# [TEXTO DO EXERCÍCIO]
────────────────────────────────────────

O aspecto mais tenebroso do caso da menina estuprada na carceragem paraense é que uma tragédia dessa gravidade esgote-se no âmbito da intriga político-partidária. A súbita e passageira perplexidade dos comentaristas não avançou além da retórica falsamente humanitária que costuma abordar episódios semelhantes.
Colunistas como Míriam Leitão e Eliane Cantanhêde (“Gente!”) salientaram a concentração de mulheres entre as autoridades ligadas ao escândalo. Mesmo que essa curiosa fabricação de contingências reforçasse um preconceito de gênero, que as autoras certamente condenariam (num ambiente masculino o fato seria compreensível?), sua dramatização atendeu a objetivos tão perniciosos quanto dissimulados. A condenação simbólica, “feminista”, de Ana Júlia Carepa escamoteou uma vingança ideológica contra a governadora filiada ao PT, protagonista de surpreendente vitória eleitoral e incômodo sucesso administrativo – apesar do absurdo carcerário.
Passada a fase dos desabafos inúteis, ataques pessoais e generalizações sobre a barbárie nacional, o assunto foi devidamente esquecido. Se algum desses samaritanos da grande imprensa tivesse a menor preocupação com a população carcerária, os jornais de todo o país seriam tomados por milhares de denúncias igualmente arrasadoras, diariamente. O sistema prisional brasileiro é uma insultante engrenagem de violação de direitos humanos, violências cotidianas e cinismo administrativo.

────────────────────────────────────────

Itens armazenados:
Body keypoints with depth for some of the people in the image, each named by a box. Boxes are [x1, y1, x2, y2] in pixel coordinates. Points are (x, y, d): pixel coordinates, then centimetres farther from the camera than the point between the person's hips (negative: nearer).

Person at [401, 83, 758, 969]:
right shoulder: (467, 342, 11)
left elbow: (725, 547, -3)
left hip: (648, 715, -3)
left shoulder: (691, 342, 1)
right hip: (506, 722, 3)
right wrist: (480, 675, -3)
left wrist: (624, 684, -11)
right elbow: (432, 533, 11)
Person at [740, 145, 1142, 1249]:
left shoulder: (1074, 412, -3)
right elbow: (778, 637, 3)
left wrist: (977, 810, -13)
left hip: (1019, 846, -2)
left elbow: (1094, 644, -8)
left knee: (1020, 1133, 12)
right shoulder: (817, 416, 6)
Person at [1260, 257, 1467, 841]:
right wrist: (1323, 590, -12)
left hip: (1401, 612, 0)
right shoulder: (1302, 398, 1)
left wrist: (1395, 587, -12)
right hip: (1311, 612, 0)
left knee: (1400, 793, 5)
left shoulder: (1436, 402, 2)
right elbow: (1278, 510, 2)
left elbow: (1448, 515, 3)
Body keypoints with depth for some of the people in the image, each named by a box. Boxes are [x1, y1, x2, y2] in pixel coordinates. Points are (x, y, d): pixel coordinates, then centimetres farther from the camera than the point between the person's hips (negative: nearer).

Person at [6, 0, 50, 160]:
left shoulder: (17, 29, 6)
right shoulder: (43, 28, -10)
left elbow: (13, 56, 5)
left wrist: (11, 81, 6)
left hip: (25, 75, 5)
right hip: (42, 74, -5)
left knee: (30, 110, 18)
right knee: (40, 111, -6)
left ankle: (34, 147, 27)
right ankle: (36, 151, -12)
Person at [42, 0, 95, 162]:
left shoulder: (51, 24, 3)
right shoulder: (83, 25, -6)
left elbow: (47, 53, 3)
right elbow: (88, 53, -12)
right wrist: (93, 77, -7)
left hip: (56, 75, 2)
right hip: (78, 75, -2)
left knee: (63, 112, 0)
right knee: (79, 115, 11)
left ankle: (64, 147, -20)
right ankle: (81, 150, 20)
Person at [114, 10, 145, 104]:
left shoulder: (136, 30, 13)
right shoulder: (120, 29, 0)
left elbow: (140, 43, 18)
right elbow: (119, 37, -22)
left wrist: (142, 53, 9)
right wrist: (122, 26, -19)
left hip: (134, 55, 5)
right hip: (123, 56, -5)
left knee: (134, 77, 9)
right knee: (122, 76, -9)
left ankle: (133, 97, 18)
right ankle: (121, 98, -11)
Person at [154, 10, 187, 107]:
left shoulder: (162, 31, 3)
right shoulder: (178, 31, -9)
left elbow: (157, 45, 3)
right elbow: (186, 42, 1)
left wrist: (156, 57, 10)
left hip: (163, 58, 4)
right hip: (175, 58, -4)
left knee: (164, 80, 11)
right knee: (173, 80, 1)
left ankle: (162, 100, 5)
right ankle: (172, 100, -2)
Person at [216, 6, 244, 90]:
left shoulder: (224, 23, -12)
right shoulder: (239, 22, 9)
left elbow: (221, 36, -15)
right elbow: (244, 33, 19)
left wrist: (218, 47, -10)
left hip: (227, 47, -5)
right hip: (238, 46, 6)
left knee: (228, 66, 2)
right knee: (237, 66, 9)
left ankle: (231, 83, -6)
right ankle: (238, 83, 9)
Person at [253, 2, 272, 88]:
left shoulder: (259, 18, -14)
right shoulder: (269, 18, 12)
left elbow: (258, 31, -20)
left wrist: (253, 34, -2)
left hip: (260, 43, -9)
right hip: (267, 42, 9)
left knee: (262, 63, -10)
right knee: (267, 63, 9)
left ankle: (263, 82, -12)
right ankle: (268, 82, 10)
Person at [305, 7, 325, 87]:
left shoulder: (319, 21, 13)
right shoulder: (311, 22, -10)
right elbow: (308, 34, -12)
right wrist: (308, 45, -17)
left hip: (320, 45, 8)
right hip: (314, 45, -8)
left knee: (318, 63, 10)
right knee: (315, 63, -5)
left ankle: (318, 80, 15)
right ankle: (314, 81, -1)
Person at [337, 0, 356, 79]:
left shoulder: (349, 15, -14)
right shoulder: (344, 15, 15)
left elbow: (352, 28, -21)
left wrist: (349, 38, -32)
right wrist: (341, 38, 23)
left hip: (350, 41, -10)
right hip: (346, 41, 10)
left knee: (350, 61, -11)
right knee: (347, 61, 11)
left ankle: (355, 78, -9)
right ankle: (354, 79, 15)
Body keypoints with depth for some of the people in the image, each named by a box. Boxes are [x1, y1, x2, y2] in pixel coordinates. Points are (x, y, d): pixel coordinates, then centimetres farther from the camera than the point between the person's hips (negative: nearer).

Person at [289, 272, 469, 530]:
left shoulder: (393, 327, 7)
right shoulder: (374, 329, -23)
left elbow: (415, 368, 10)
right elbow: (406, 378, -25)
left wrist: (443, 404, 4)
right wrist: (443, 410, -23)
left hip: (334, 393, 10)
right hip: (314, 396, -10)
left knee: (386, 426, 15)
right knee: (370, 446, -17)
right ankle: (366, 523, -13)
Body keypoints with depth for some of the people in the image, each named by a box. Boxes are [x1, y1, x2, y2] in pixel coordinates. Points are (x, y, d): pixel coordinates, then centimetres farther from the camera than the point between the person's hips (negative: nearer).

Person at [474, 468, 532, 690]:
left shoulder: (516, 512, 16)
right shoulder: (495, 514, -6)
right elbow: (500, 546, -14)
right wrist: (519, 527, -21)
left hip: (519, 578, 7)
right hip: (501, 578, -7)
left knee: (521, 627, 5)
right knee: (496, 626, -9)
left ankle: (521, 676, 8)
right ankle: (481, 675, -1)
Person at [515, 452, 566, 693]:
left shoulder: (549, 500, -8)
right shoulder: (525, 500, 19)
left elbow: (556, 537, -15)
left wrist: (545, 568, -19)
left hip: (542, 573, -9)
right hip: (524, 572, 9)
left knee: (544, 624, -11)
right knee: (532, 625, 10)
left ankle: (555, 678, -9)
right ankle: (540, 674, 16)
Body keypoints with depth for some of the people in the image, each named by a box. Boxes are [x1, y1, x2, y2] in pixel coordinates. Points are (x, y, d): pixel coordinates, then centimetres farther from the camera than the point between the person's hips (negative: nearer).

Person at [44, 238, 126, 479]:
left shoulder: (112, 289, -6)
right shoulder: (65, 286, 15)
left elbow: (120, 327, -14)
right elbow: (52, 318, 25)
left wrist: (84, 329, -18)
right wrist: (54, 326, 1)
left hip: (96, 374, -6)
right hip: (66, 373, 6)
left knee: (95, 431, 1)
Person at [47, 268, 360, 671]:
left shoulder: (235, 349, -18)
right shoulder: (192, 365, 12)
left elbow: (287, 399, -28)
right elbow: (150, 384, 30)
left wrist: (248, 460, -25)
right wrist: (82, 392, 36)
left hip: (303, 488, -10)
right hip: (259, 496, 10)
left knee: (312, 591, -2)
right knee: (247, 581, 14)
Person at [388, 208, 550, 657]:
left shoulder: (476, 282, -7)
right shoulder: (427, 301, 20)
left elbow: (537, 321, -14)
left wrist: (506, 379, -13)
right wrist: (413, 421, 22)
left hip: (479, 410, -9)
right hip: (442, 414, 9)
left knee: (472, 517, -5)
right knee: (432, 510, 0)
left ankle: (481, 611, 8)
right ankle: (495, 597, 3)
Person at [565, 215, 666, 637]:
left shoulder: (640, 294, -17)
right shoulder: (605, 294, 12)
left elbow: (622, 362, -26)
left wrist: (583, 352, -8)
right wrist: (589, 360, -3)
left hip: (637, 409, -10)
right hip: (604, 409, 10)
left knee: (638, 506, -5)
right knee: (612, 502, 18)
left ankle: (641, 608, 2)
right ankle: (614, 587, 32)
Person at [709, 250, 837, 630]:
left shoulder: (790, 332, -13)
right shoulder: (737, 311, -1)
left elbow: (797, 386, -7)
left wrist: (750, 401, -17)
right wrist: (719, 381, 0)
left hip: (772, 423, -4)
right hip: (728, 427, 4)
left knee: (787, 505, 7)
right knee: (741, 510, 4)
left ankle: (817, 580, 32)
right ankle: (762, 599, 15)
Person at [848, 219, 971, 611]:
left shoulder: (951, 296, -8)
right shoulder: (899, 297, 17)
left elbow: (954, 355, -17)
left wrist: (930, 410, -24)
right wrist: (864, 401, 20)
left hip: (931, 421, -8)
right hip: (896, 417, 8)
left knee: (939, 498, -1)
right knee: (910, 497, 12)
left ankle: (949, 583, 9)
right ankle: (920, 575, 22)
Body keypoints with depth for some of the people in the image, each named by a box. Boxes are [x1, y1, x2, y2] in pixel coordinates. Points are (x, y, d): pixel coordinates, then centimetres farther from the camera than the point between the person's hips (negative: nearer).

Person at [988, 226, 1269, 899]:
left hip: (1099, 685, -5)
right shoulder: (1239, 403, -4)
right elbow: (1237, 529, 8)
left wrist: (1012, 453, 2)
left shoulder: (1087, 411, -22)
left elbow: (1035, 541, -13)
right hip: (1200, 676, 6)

────────────────────────────────────────

# [TAREFA A CUMPRIR]
Indique se cada afirmação a seguir concorda com o texto do exercício, respondendo sim ou não e citando literalmente as palavras do texto que decidem a questão. (a) Ana Júlia Carepa é filiada ao PT. (b) O assunto continua sendo discutido pela imprensa. (c) Colunistas destacaram a concentração de mulheres entre as autoridades ligadas ao escândalo.

# [ESPAÇO DE RESPOSTA]
(a) Sim: "a governadora filiada ao PT".
(b) Não: "o assunto foi devidamente esquecido".
(c) Sim: "salientaram a concentração de mulheres entre as autoridades ligadas ao escândalo".